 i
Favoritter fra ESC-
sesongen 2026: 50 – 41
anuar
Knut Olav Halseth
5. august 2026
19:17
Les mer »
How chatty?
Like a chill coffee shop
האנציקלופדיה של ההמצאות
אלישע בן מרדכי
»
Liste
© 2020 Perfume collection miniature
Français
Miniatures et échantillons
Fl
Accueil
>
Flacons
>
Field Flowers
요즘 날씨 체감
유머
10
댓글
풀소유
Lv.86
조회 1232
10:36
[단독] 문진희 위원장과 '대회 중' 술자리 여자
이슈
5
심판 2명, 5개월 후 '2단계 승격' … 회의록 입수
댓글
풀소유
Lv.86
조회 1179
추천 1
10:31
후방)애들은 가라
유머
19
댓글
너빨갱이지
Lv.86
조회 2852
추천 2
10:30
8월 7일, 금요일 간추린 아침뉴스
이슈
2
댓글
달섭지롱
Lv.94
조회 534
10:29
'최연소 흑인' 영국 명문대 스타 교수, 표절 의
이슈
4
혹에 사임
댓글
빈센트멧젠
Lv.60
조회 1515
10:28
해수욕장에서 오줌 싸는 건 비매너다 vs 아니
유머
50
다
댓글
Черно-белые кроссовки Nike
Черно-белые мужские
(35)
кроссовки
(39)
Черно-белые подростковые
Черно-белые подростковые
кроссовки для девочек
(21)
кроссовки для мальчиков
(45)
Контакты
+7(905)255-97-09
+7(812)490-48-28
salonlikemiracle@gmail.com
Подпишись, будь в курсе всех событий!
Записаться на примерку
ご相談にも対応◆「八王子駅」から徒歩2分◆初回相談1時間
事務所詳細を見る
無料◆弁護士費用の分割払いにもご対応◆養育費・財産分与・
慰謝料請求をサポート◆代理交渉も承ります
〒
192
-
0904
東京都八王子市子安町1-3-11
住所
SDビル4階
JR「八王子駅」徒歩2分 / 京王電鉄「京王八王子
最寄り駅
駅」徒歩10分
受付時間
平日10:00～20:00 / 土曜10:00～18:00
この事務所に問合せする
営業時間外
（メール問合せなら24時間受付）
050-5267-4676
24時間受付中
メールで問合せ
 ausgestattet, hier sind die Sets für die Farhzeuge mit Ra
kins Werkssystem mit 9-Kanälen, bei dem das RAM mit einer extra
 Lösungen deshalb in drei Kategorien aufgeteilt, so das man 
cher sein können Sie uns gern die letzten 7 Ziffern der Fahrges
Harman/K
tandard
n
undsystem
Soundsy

========================================================================

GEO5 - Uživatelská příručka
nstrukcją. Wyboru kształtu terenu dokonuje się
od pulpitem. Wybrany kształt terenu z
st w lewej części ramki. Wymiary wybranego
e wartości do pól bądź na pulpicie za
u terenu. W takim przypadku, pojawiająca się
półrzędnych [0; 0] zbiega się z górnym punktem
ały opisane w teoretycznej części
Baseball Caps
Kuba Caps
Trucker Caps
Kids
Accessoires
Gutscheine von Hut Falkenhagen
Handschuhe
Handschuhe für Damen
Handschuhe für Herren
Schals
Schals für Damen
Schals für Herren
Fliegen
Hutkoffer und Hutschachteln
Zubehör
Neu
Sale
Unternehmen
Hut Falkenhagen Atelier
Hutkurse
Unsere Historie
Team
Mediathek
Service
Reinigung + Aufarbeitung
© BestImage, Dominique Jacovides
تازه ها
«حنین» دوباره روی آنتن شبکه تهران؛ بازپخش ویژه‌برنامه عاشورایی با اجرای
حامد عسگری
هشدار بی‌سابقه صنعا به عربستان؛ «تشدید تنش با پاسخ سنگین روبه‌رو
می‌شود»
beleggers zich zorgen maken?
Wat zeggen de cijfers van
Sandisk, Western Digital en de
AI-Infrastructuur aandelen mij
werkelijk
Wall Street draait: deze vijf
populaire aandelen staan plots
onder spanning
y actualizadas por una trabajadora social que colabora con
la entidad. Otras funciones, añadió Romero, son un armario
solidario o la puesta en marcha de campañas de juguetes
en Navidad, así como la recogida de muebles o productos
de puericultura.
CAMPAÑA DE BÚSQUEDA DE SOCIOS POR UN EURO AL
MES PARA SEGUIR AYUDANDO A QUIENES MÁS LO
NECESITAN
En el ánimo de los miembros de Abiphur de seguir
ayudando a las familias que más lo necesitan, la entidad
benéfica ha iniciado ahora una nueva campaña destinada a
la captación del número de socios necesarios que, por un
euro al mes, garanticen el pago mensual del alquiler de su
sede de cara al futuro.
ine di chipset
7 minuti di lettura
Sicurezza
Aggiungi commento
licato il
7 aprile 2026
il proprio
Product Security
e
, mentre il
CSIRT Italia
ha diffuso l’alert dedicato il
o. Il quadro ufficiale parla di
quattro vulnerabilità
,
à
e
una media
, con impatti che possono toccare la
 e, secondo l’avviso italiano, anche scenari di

========================================================================

** WORK REQUEST **
Render the data from the line containing "GEO5 - Uživatelská příručka" up to and including the line containing "solidario o la" as a numbered list, omitting any blank lines.

** EXERCISE ANSWER **
1. GEO5 - Uživatelská příručka
2. nstrukcją. Wyboru kształtu terenu dokonuje się
3. od pulpitem. Wybrany kształt terenu z
4. st w lewej części ramki. Wymiary wybranego
5. e wartości do pól bądź na pulpicie za
6. u terenu. W takim przypadku, pojawiająca się
7. półrzędnych [0; 0] zbiega się z górnym punktem
8. ały opisane w teoretycznej części
9. Baseball Caps
10. Kuba Caps
11. Trucker Caps
12. Kids
13. Accessoires
14. Gutscheine von Hut Falkenhagen
15. Handschuhe
16. Handschuhe für Damen
17. Handschuhe für Herren
18. Schals
19. Schals für Damen
20. Schals für Herren
21. Fliegen
22. Hutkoffer und Hutschachteln
23. Zubehör
24. Neu
25. Sale
26. Unternehmen
27. Hut Falkenhagen Atelier
28. Hutkurse
29. Unsere Historie
30. Team
31. Mediathek
32. Service
33. Reinigung + Aufarbeitung
34. © BestImage, Dominique Jacovides
35. تازه ها
36. «حنین» دوباره روی آنتن شبکه تهران؛ بازپخش ویژه‌برنامه عاشورایی با اجرای
37. حامد عسگری
38. هشدار بی‌سابقه صنعا به عربستان؛ «تشدید تنش با پاسخ سنگین روبه‌رو
39. می‌شود»
40. beleggers zich zorgen maken?
41. Wat zeggen de cijfers van
42. Sandisk, Western Digital en de
43. AI-Infrastructuur aandelen mij
44. werkelijk
45. Wall Street draait: deze vijf
46. populaire aandelen staan plots
47. onder spanning
48. y actualizadas por una trabajadora social que colabora con
49. la entidad. Otras funciones, añadió Romero, son un armario
50. solidario o la puesta en marcha de campañas de juguetes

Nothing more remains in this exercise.